→ Data to process:
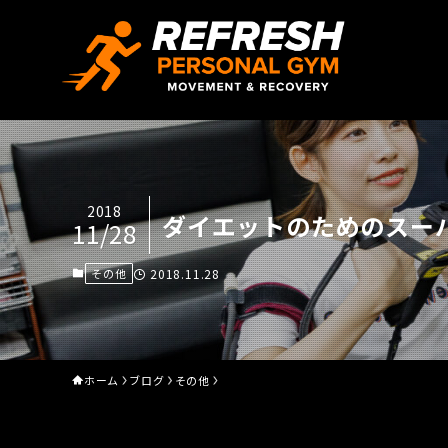
2018
ダイエットのためのスー
11/28
その他
2018.11.28
ホーム
ブログ
その他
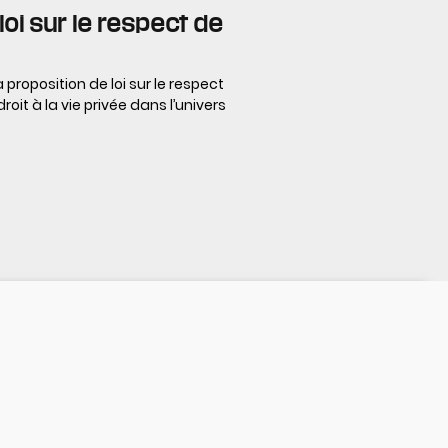
loi sur le respect de
proposition de loi sur le respect
roit à la vie privée dans l’univers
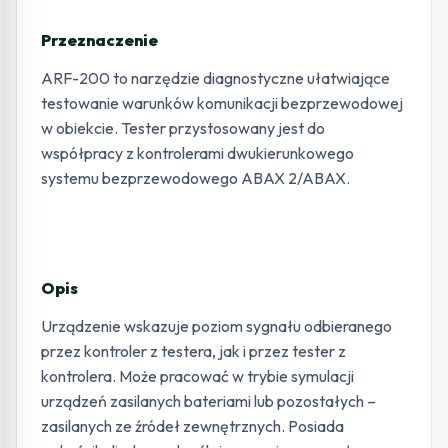
Przeznaczenie
ARF-200 to narzędzie diagnostyczne ułatwiające
testowanie warunków komunikacji bezprzewodowej
w obiekcie. Tester przystosowany jest do
współpracy z kontrolerami dwukierunkowego
systemu bezprzewodowego ABAX 2/ABAX.
Opis
Urządzenie wskazuje poziom sygnału odbieranego
przez kontroler z testera, jak i przez tester z
kontrolera. Może pracować w trybie symulacji
urządzeń zasilanych bateriami lub pozostałych –
zasilanych ze źródeł zewnętrznych. Posiada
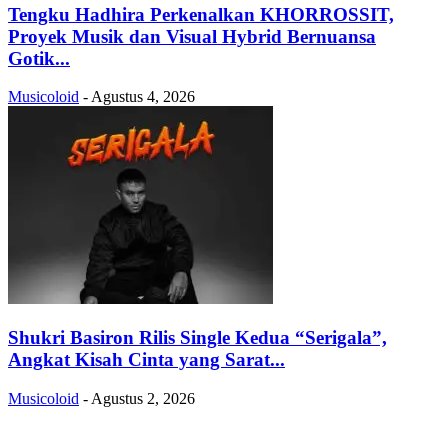
Tengku Hadhira Perkenalkan KHORROSSIT,
Proyek Musik dan Visual Hybrid Bernuansa
Gotik...
Musicoloid
-
Agustus 4, 2026
Shukri Basiron Rilis Single Kedua “Serigala”,
Angkat Kisah Cinta yang Sarat...
Musicoloid
-
Agustus 2, 2026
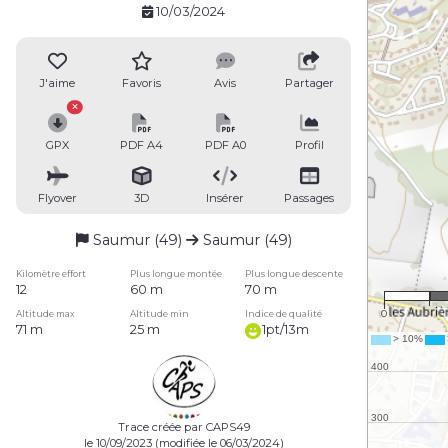
10/03/2024
J'aime
Favoris
Avis
Partager
GPX
PDF A4
PDF A0
Profil
Flyover
3D
Insérer
Passages
Saumur (49)
Saumur (49)
Kilomètre effort
Plus longue montée
Plus longue descente
12
60 m
70 m
0
Altitude max
Altitude min
Indice de qualité
71 m
25 m
1pt/13m
Trace créée par CAPS49
le 10/09/2023 (modifiée le 06/03/2024)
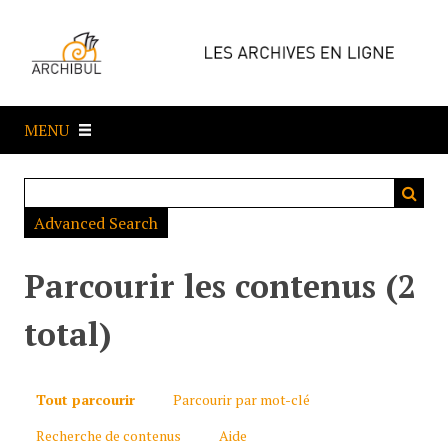
P
a
s
s
e
MENU
r
a
u
c
Advanced Search
o
n
t
Parcourir les contenus (2
e
n
total)
u
p
r
Tout parcourir
Parcourir par mot-clé
i
Recherche de contenus
Aide
n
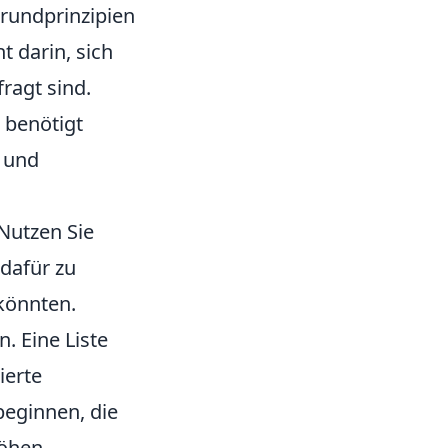
Grundprinzipien
t darin, sich
ragt sind.
 benötigt
t und
 Nutzen Sie
 dafür zu
könnten.
n. Eine Liste
ierte
beginnen, die
öhen.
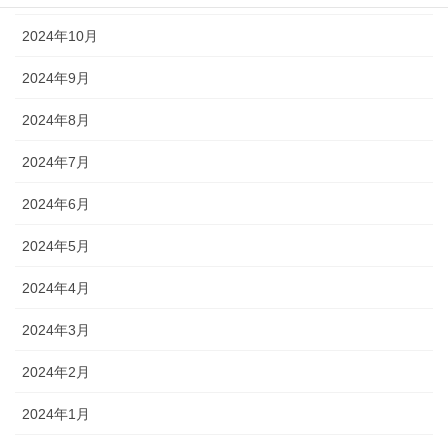
2024年10月
2024年9月
2024年8月
2024年7月
2024年6月
2024年5月
2024年4月
2024年3月
2024年2月
2024年1月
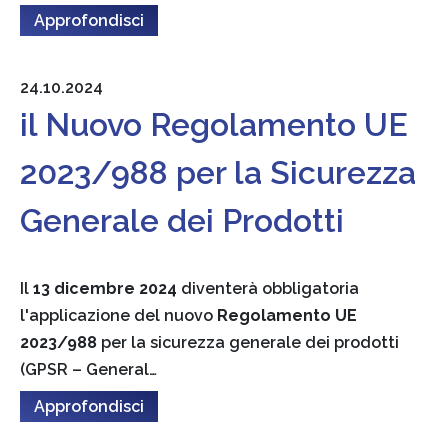
Approfondisci
24.10.2024
il Nuovo Regolamento UE
2023/988 per la Sicurezza
Generale dei Prodotti
Il
13 dicembre 2024
diventerà obbligatoria
l'applicazione del nuovo
Regolamento UE
2023/988
per la sicurezza generale dei prodotti
(GPSR – General…
Approfondisci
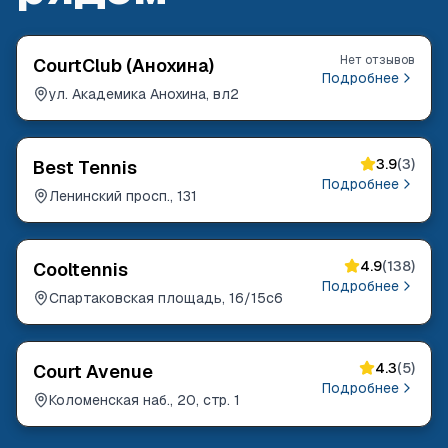
Нет отзывов
CourtClub (Анохина)
Подробнее
ул. Академика Анохина, вл2
3.9
(
3
)
Best Tennis
Подробнее
Ленинский просп., 131
4.9
(
138
)
Cooltennis
Подробнее
Спартаковская площадь, 16/15с6
4.3
(
5
)
Court Avenue
Подробнее
Коломенская наб., 20, стр. 1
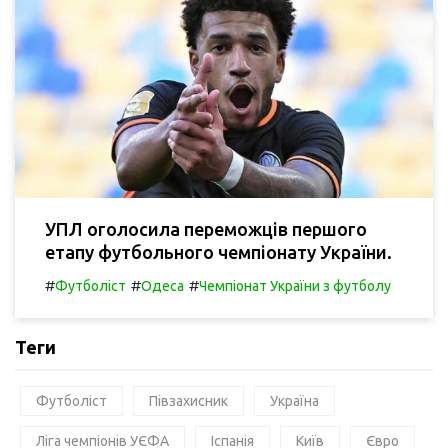
УПЛ оголосила переможців першого
етапу футбольного чемпіонату України.
#
#
#
Футболіст
Одеса
Чемпіонат України з футболу
Теги
Футболіст
Півзахисник
Україна
Ліга чемпіонів УЄФА
Іспанія
Київ
Євро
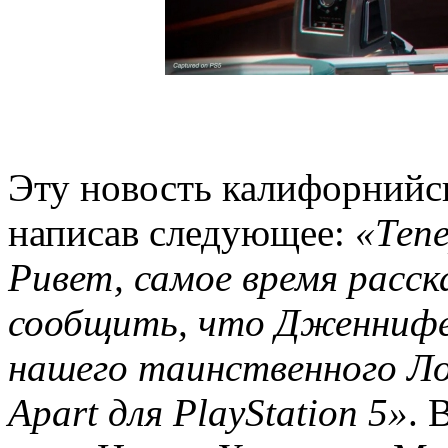
Эту новость калифорнийска
написав следующее:
«Тепе
Ривет, самое время расск
сообщить, что Дженнифе
нашего таинственного Лом
Apart для PlayStation 5»
. 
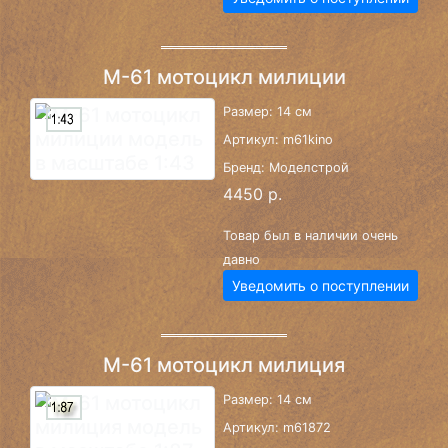
М-61 мотоцикл милиции
Размер: 14 см
Артикул: m61kino
Бренд: Моделстрой
4450 р.
Товар был в наличии очень
давно
Уведомить о поступлении
М-61 мотоцикл милиция
Размер: 14 см
Артикул: m61872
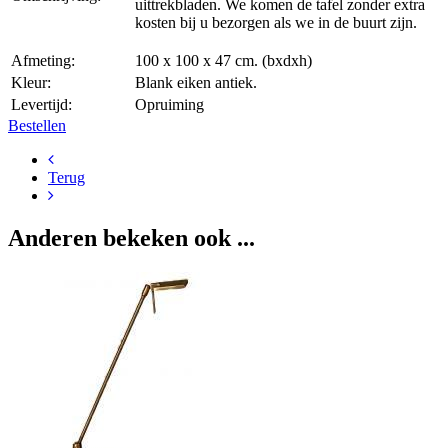
uittrekbladen. We komen de tafel zonder extra
kosten bij u bezorgen als we in de buurt zijn.
Afmeting:
100 x 100 x 47 cm. (bxdxh)
Kleur:
Blank eiken antiek.
Levertijd:
Opruiming
Bestellen
Terug
Anderen bekeken ook ...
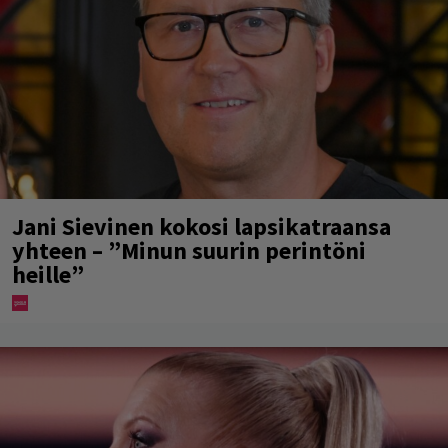
Jani Sievinen kokosi lapsikatraansa
yhteen – ”Minun suurin perintöni
heille”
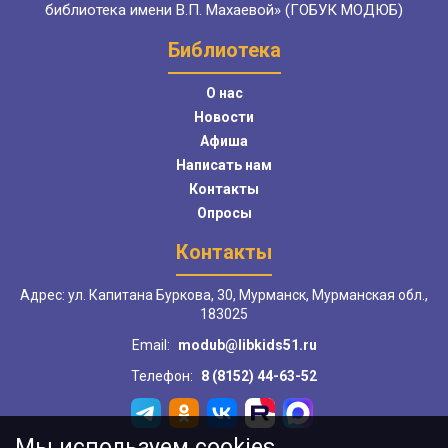
библиотека имени В.П. Махаевой» (ГОБУК МОДЮБ)
Библиотека
О нас
Новости
Афиша
Написать нам
Контакты
Опросы
Контакты
Адрес: ул. Капитана Буркова, 30, Мурманск, Мурманская обл.,
183025
Email:
modub@libkids51.ru
Телефон:
8 (8152) 44-63-52
Мы используем cookies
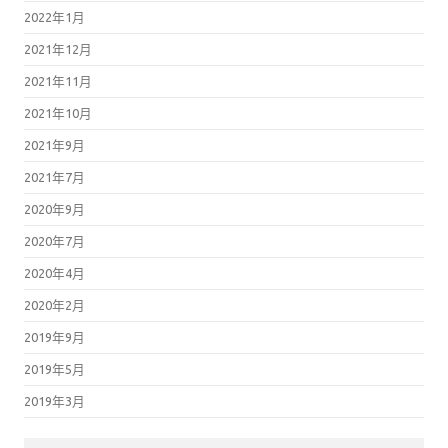
2022年1月
2021年12月
2021年11月
2021年10月
2021年9月
2021年7月
2020年9月
2020年7月
2020年4月
2020年2月
2019年9月
2019年5月
2019年3月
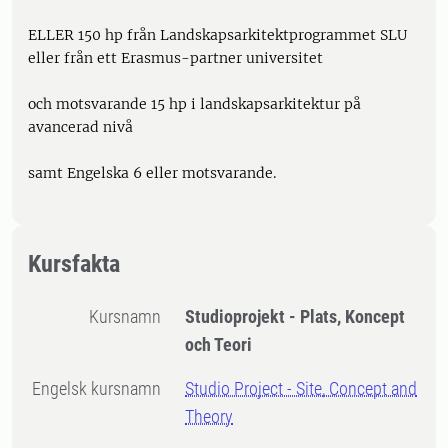
ELLER 150 hp från Landskapsarkitektprogrammet SLU
eller från ett Erasmus-partner universitet
och motsvarande 15 hp i landskapsarkitektur på
avancerad nivå
samt Engelska 6 eller motsvarande.
Kursfakta
Kursnamn
Studioprojekt - Plats, Koncept
och Teori
Engelsk kursnamn
Studio Project - Site, Concept and
Theory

→ Exercise prompt: Reproduce exactly, and only, the lines that begin at the one containing "Ліга чемпіонів УЄФА" and end with the final line of the data, both included, while omitting every picture.

→ Result below:
Ліга чемпіонів УЄФА
Іспанія
Київ
Євро
Эту новость калифорнийска
написав следующее:
«Тепе
Ривет, самое время расск
сообщить, что Дженнифе
нашего таинственного Лом
Apart для PlayStation 5»
. 
М-61 мотоцикл милиции
Размер: 14 см
Артикул: m61kino
Бренд: Моделстрой
4450 р.
Товар был в наличии очень
давно
Уведомить о поступлении
М-61 мотоцикл милиция
Размер: 14 см
Артикул: m61872
uittrekbladen. We komen de tafel zonder extra
kosten bij u bezorgen als we in de buurt zijn.
Afmeting:
100 x 100 x 47 cm. (bxdxh)
Kleur:
Blank eiken antiek.
Levertijd:
Opruiming
Bestellen
Terug
Anderen bekeken ook ...
Jani Sievinen kokosi lapsikatraansa
yhteen – ”Minun suurin perintöni
heille”
библиотека имени В.П. Махаевой» (ГОБУК МОДЮБ)
Библиотека
О нас
Новости
Афиша
Написать нам
Контакты
Опросы
Контакты
Адрес: ул. Капитана Буркова, 30, Мурманск, Мурманская обл.,
183025
Email:
modub@libkids51.ru
Телефон:
8 (8152) 44-63-52
Мы используем cookies
2022年1月
2021年12月
2021年11月
2021年10月
2021年9月
2021年7月
2020年9月
2020年7月
2020年4月
2020年2月
2019年9月
2019年5月
2019年3月
ELLER 150 hp från Landskapsarkitektprogrammet SLU
eller från ett Erasmus-partner universitet
och motsvarande 15 hp i landskapsarkitektur på
avancerad nivå
samt Engelska 6 eller motsvarande.
Kursfakta
Kursnamn
Studioprojekt - Plats, Koncept
och Teori
Engelsk kursnamn
Studio Project - Site, Concept and
Theory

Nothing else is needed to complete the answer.